## Texto
□ □ □ □ □ □ □

O meu interesse
neste tema está relacionado com várias razões, nomeadamente com a ideia que
tenho que um Direito sem sanções ou sem quem as aplique dificilmente será um
corpo de regras com alguma eficácia (ideia adquirida já depois de frequentar a
licenciatura). Assim, se antes de ter ingressado na licenciatura de Direito, e
mesmo já a frequentar o curso, pensava que bastava a mera decisão do tribunal
para “ser feita justiça”, hoje entendo que na maioria dos casos não sucederá
assim. Não basta que o tribunal confira razão ao Autor ou ao Réu em pedido
reconvencional (numa acção declarativa), é necessário que haja alguma forma de
aplicar as consequências resultantes dessa tomada de posição, nomeadamente pela
via do processo executivo.
Como
no segundo semestre irei ter uma cadeira de processo executivo, achei interessante
acabar uma cadeira em que se estuda processo declarativo com uma espécie de
introdução à disciplina que irei ter.

□ □ □ □ □ □ □

(Entradas guardadas)
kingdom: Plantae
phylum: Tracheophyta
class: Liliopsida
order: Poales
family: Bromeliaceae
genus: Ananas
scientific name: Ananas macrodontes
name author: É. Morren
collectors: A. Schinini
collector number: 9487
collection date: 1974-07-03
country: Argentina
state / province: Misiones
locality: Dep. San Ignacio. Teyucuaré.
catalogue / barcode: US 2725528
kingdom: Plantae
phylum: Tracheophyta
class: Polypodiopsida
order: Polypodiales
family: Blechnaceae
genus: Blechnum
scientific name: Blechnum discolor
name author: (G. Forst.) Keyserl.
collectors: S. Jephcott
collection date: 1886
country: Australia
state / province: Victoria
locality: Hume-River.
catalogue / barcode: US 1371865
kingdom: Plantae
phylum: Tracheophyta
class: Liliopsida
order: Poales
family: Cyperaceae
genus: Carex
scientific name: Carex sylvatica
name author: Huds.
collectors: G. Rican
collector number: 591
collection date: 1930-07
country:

□ □ □ □ □ □ □

## Objetivos
**a.** Transcreva do texto o trecho que começa nas palavras "O meu interesse" e termina logo após "do processo executivo.".
**b.** De acordo com o texto, que cadeira quem escreve irá ter no segundo semestre?

## Soluções por tarefa
**a.**
O meu interesse
neste tema está relacionado com várias razões, nomeadamente com a ideia que
tenho que um Direito sem sanções ou sem quem as aplique dificilmente será um
corpo de regras com alguma eficácia (ideia adquirida já depois de frequentar a
licenciatura). Assim, se antes de ter ingressado na licenciatura de Direito, e
mesmo já a frequentar o curso, pensava que bastava a mera decisão do tribunal
para “ser feita justiça”, hoje entendo que na maioria dos casos não sucederá
assim. Não basta que o tribunal confira razão ao Autor ou ao Réu em pedido
reconvencional (numa acção declarativa), é necessário que haja alguma forma de
aplicar as consequências resultantes dessa tomada de posição, nomeadamente pela
via do processo executivo.

**b.** Uma cadeira de processo executivo.